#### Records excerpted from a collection
[Start of section]
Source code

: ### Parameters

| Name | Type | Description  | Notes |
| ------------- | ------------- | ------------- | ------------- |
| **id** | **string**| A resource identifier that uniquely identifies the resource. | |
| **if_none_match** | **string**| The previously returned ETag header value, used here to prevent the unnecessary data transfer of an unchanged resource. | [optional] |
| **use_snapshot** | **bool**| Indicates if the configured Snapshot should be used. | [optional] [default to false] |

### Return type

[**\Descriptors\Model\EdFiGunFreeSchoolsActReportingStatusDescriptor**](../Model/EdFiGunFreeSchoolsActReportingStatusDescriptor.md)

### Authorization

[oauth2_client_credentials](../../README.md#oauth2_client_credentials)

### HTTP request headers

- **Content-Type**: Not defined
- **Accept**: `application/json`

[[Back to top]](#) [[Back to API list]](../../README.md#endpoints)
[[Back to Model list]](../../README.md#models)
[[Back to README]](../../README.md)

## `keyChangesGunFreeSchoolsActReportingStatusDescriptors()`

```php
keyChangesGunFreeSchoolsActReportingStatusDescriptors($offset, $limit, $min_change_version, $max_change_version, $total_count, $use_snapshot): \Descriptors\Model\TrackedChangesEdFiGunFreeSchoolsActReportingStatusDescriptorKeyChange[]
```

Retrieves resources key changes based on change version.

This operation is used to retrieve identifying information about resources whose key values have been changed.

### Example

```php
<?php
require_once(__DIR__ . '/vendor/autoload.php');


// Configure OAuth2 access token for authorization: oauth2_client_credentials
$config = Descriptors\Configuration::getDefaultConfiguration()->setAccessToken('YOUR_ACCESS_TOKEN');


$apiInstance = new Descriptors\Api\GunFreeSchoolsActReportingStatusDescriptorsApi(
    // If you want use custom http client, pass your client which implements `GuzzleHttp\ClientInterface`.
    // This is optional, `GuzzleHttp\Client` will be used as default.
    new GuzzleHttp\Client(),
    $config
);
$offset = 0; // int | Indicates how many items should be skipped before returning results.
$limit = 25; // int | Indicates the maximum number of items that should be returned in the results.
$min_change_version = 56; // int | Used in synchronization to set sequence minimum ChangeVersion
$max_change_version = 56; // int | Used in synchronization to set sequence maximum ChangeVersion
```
[End of section]
#### About this task
A bare number is all that is asked for: the count of lines above that include "GuzzleHttp".

#### Solution to the exercise
3